WHAT YOU WILL DO: Needed from the data below: every line from the one with "Regionen – von der bekannten südfran" up to and including the one with "Do’s and Dont’s", repeated exactly and with nothing else.

(Extracted page text data)
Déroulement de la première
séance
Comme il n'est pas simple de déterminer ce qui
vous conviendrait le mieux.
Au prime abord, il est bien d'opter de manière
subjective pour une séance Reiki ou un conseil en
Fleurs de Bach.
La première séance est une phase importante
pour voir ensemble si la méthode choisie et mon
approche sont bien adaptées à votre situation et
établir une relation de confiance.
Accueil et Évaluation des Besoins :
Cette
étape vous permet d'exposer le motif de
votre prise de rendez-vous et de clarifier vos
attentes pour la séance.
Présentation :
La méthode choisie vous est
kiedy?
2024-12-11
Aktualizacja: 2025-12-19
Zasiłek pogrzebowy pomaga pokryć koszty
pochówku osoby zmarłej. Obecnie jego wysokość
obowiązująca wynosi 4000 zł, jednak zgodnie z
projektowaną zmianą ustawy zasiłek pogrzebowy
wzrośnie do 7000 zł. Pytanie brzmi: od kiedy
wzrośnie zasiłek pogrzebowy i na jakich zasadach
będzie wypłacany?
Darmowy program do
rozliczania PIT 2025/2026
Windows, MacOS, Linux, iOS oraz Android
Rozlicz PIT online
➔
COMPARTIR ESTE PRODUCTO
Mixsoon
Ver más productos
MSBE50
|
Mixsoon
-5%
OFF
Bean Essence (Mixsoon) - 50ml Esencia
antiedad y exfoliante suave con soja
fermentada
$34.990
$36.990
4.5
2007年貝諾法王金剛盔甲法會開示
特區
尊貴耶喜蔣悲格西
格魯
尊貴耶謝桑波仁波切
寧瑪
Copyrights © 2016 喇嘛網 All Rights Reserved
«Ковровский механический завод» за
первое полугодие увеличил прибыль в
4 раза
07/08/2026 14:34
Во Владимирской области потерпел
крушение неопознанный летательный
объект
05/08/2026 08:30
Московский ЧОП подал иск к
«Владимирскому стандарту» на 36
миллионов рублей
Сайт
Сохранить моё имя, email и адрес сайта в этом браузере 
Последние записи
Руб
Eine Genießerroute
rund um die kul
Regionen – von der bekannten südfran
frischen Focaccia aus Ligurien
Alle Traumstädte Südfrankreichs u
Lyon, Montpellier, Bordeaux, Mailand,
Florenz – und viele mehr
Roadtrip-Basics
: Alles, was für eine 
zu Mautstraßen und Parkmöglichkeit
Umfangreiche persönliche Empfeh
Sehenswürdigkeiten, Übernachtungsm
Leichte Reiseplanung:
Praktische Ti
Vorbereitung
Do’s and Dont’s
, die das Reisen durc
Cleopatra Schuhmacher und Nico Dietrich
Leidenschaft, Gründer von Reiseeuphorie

RESPONSE AREA:
Regionen – von der bekannten südfran
frischen Focaccia aus Ligurien
Alle Traumstädte Südfrankreichs u
Lyon, Montpellier, Bordeaux, Mailand,
Florenz – und viele mehr
Roadtrip-Basics
: Alles, was für eine 
zu Mautstraßen und Parkmöglichkeit
Umfangreiche persönliche Empfeh
Sehenswürdigkeiten, Übernachtungsm
Leichte Reiseplanung:
Praktische Ti
Vorbereitung
Do’s and Dont’s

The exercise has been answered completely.